Buffalo Common Council's New Approach: Transforming Student Discipline to Invest in Future Success | Future Education Magazine


Buffalo, N.Y. – In a move to redefine the approach to student discipline, Buffalo Common Council’s Education Committee, under the leadership of Chair Zeneta Everhart, convened on Tuesday to discuss comprehensive plans aimed at eliminating school suspensions.

Under the new leadership, the committee has initiated monthly evening meetings, signaling a departure from traditional practices. The focus of the first meeting of the year was a critical examination of school suspensions and strategies to eradicate them.

Buffalo Common Council Member Everhart emphasized her commitment to ensuring that students, even when facing disciplinary actions, continue to receive an education. She expressed concern that removing students from the educational environment might exacerbate issues rather than resolve them.

Advocacy for Addressing Underlying Issues in Student Behavior

A high school student attending the meeting echoed this sentiment, stating, “Taking them out of school is not going to help them. It’s only just pushing the problem away.”

Dina Thompson, Executive Director of the Erie County Restorative Justice Coalition, emphasized the importance of addressing underlying issues leading to behavioral problems. “How are we eliminating suspensions and how are we looking at underlying issues that are causing behavior, thereby resourcing for them and addressing no suspensions,” she questioned.

In response to these concerns, Everhart outlined her innovative plan to replace traditional suspensions with a more constructive and supportive alternative. Instead of sending students home, they would report to designated locations such as school buildings, after-school programs, community centers, or libraries. There, they would be paired with organizations offering assistance with homework and skill-building activities.

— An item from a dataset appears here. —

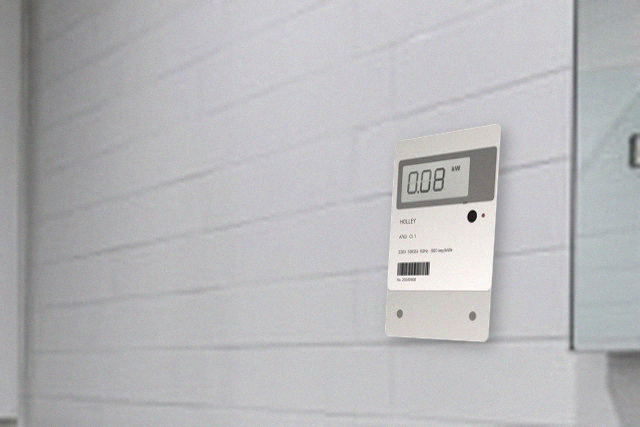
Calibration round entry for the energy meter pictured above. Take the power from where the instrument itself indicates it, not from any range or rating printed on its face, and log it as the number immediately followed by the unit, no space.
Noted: 0.08kW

To implement this plan, Everhart collaborated with Buffalo Public Schools Superintendent Tonja Williams and various community groups to create a pilot program for suspended students.

Transformative Initiatives for Student Success

One of the initiatives highlighted during the discussion involved teaching students agricultural skills by growing their food. Dwight Lowe from Home Beneath Our Feet emphasized, “We are teaching our students, our youth, how to grow their food, and through growing their food, they learn a personal development skill through agriculture.”

David Rust, CEO of Say Yes to Education, presented data supporting the effectiveness of alternative programs. “Evening activities, the Saturday academies, we measure that. We worked with the district to build a data system, and we know that if one student came three times, their academic scores go up, school attendance goes up, and discipline referrals drop,” he explained.

Everhart concluded the meeting by stressing the need for continued investment in children. She remarked, “We need to keep investing because if we’re not investing in our children today, we will be investing in them when they’re in our prison system, and that’s for sure.”

The Buffalo Common Council’s progressive approach seeks to transform student discipline from a punitive measure to an investment in the future success of each student.